As the opening chords of his moving tribute to his departed lover — a song he described as ‘the story of me being rescued from myself by someone with an incredibly good heart’ — swelled and floated out across the arena, the curtain behind the band went up to reveal the Berlin landmark illuminated by spotlights. Sony’s main executives sat open mouth in the front row.
‘He just stepped into a completely new place’, says David Austin of the bout of sustained creativity that ensued, leading to an album that George described as his ‘greatest moment’. ‘He was out of the cocoon, the wings opened and the colors were completely vibrant’.
The result was a critically acclaimed album that blended melancholic, jazz-inflected introspection with joyous, life-affirming funk. After everything he had been through, the latter showcased the fact that he still possessed the same, instinctive feel for the dance floor as he’d shown on previous hits such as Everything She Wants and I’m Your Man with Wham!, and Freedom ‘90 as a solo artist.
On Fastlove, the second single from Older, strong hints about where he was in his life — ‘In the absence of security, I made my way into the night / Stupid Cupid keeps on calling me / And I see lovin’ in his eyes’ — were dropped onto an insistent bassline, complemented by strings, horns and a video that climaxed with George Michael grooving under cascades of water. It was an irresistible combination that propelled the track to number one in the UK and four other countries, and saw it nominated for Best Single at the 1997 Brit Awards. Star People ‘97, the fifth and final single from the album, topped the US Dance Club Songs chart.
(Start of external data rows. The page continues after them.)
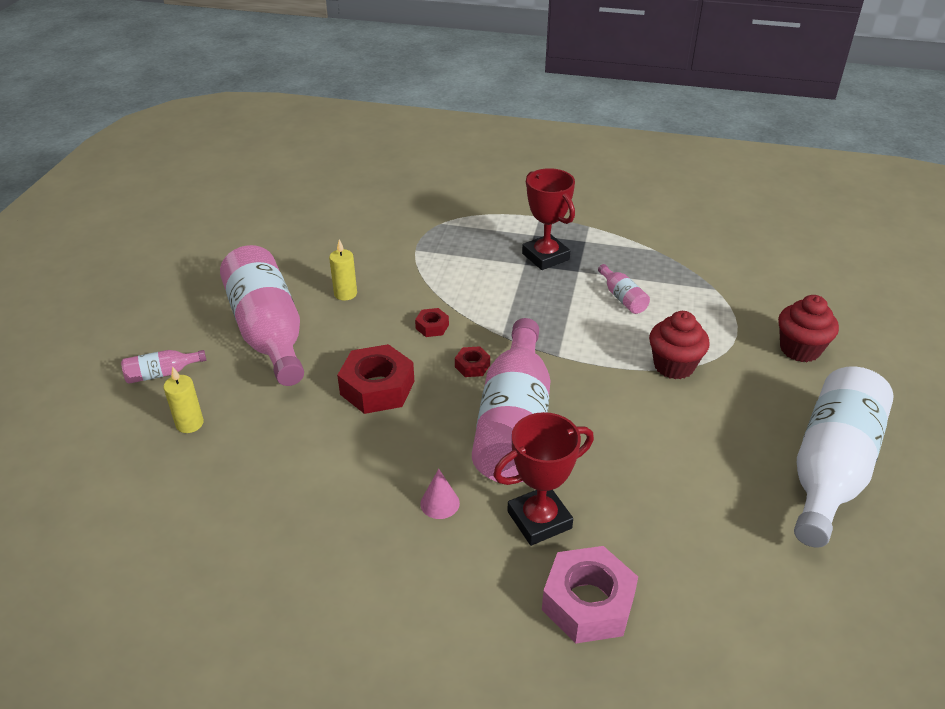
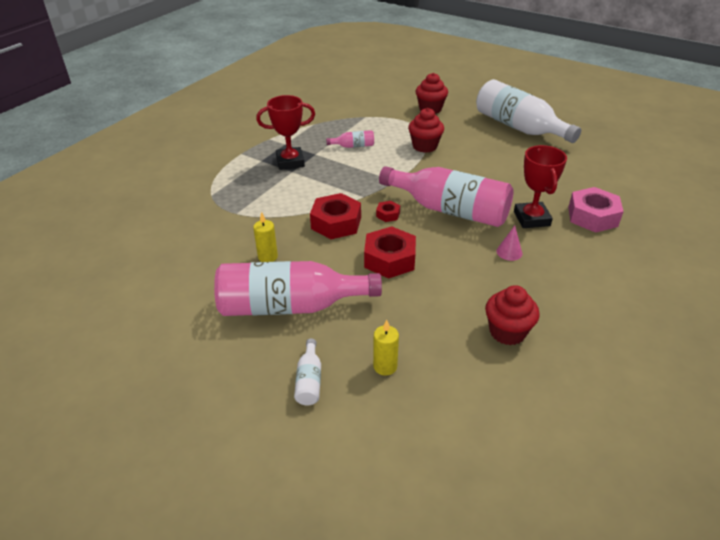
camera: 70 degrees left, 0 degrees up
pink bottle [121,350,206,384] -> white bottle [294,338,321,405]
red nut [415,308,449,337] -> red nut [310,193,361,239], size x2.07
none -> red cupcake [485,285,540,345]

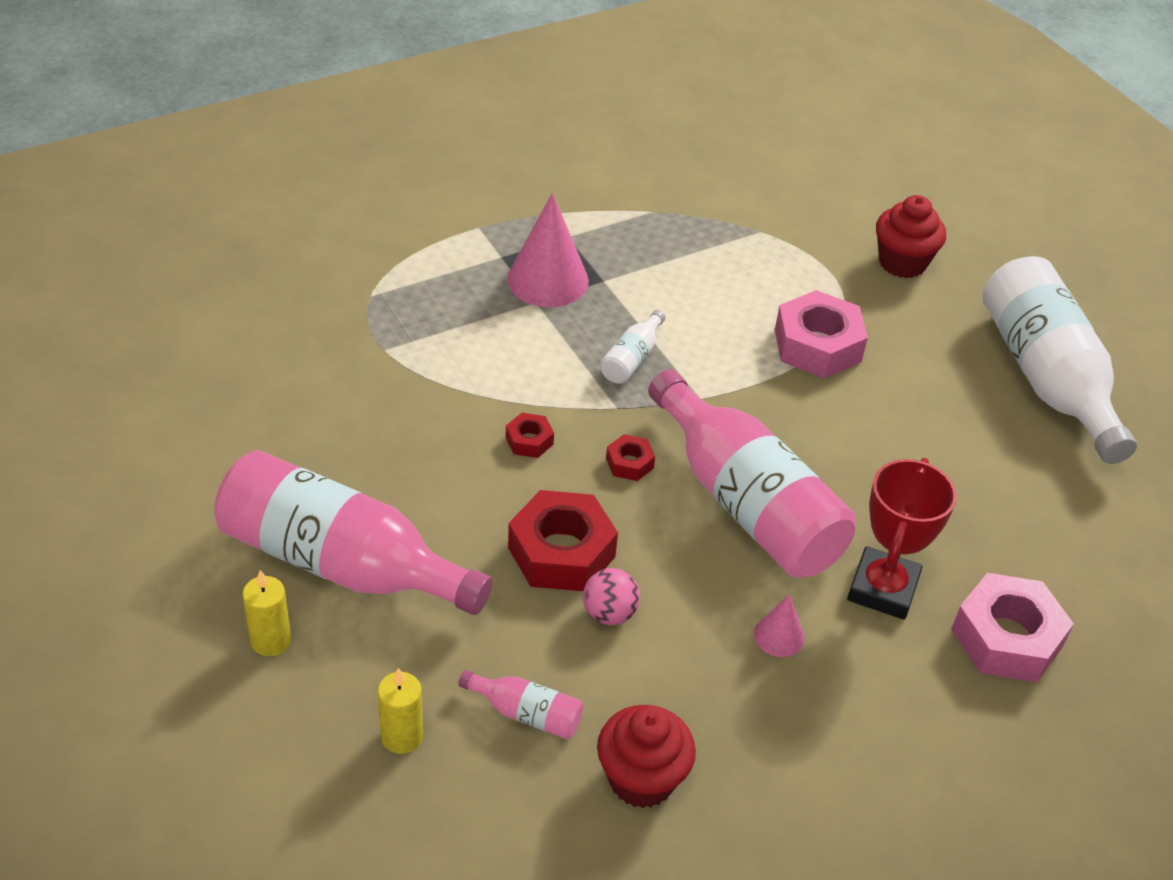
camera: 25 degrees right, 5 degrees up
yellow candle [253,212,278,262] -> yellow candle moved to [243,570,291,656]
red trophy [256,95,315,170] -> pink cone [507,193,589,307]
white bottle [294,338,321,405] -> white bottle moved to [600,310,665,384]
red nut [310,193,361,239] -> red nut [506,413,554,458], size x0.48
pink bottle [326,130,374,148] -> pink bottle moved to [458,670,583,739]
red cupcake [408,108,444,153] -> pink nut [775,290,868,378]
none -> pink ball [583,568,640,625]

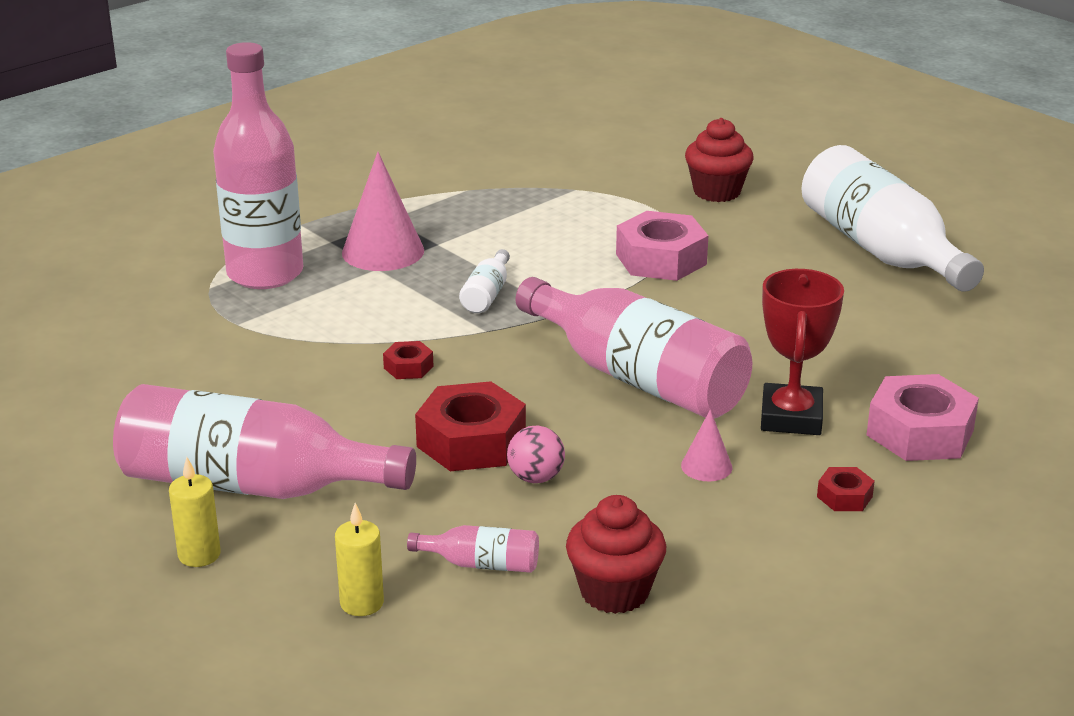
camera: 10 degrees left, 15 degrees down
red nut [606,434,655,481] -> red nut moved to [817,467,875,511]
none -> pink bottle [213,42,303,289]

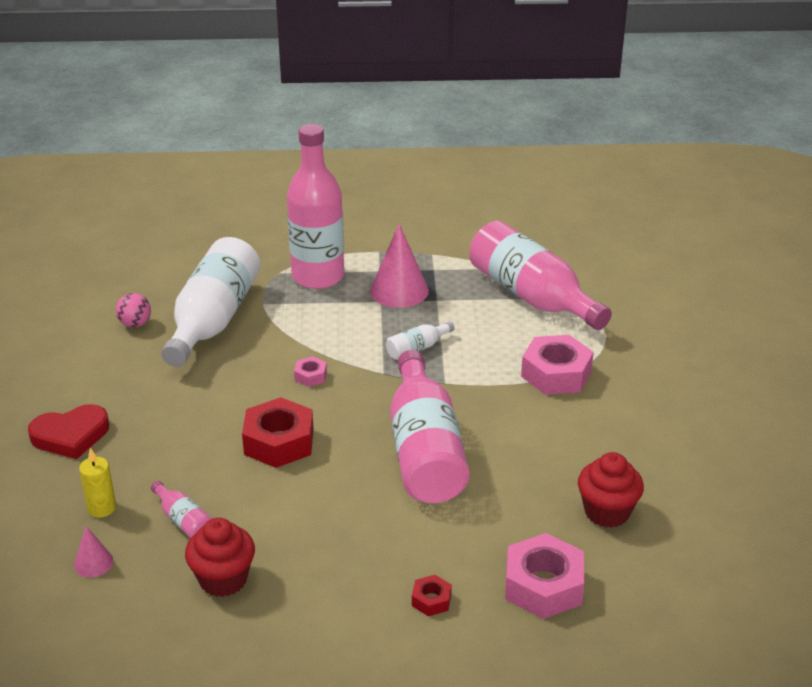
camera: 40 degrees right, 5 degrees up
pink bottle [113,384,416,499] -> pink bottle moved to [469,221,612,330]
yellow candle [169,457,221,567] -> red heart [28,404,109,459]
red nut [383,341,433,379] -> pink nut [294,356,327,387]
pink ball [507,425,565,483] -> pink ball moved to [116,293,151,327]
pink cone [681,410,732,481] -> pink cone moved to [74,526,113,577]
red cupcake [685,118,754,202] -> red cupcake moved to [578,452,644,528]
red trophy [761,269,844,435] -> none
white bottle [802,145,984,292] -> white bottle moved to [161,237,260,367]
As the singer later explained to Oprah Winfrey, the image change that accompanied the album — sharp suits, short hair, handlebar mustache — was part of the process of conveying that he had finally come to terms with his sexuality. ‘I think I was trying to tell people I was okay with it, I just really didn’t want to share it with journalists’, he said. ‘The album … was a tribute to Anselmo … To my fans and the people that were really listening I felt like I was trying to come out with them’.
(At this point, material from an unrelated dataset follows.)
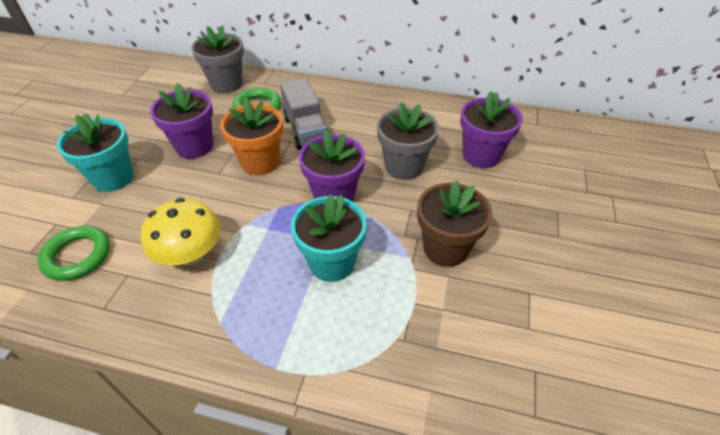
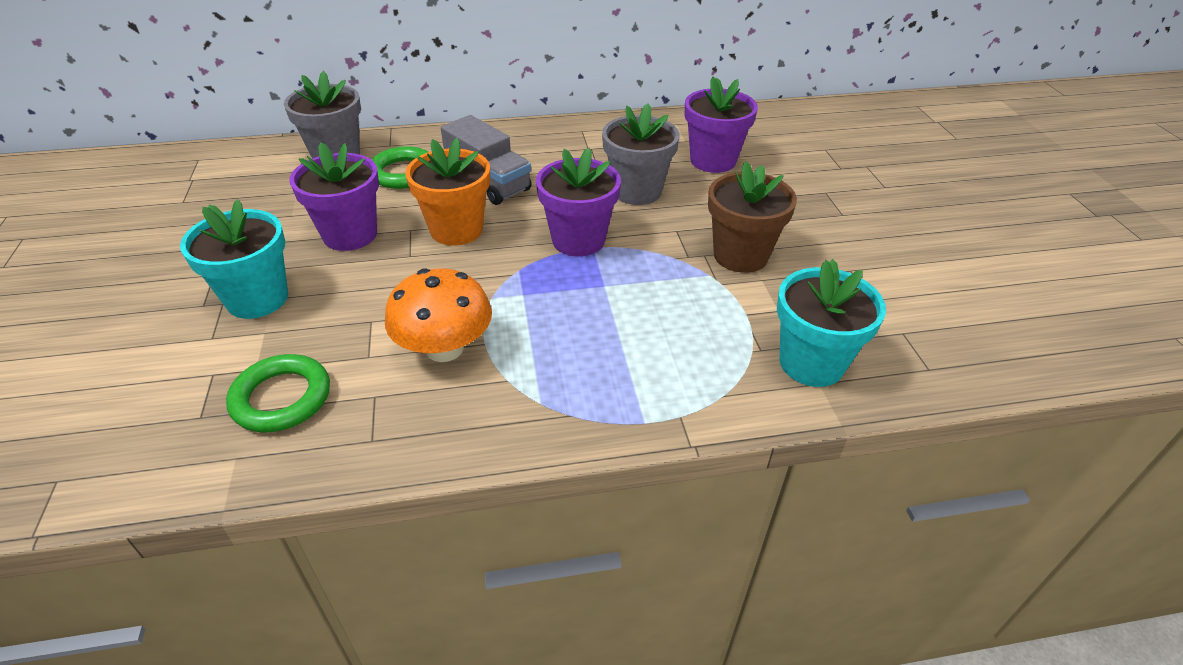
camera: 25 degrees left, 5 degrees down
yellow mushroom [141,198,221,265] -> orange mushroom [385,268,492,362]
turquoise flower pot [291,194,367,282] -> turquoise flower pot moved to [777,259,886,387]

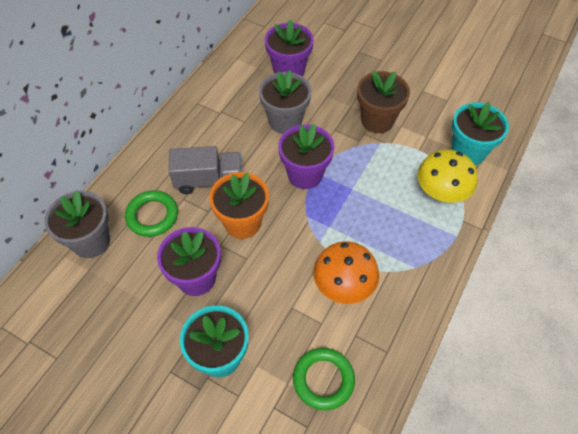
camera: 50 degrees left, 15 degrees up
none -> yellow mushroom [417,150,478,203]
Older was a huge commercial success, and drew heavily on themes of bereavement and recovery. Among its many standouts was You Have Been Loved, a song which spoke of a mother mourning the loss of a son. Tragically, the track was lent fresh poignancy in 1997 with the death of the artist’st own beloved mother, Lesley. It was a second cruel blow in the space of four short years. and one that left George Michael feeling ‘spiritually crushed’.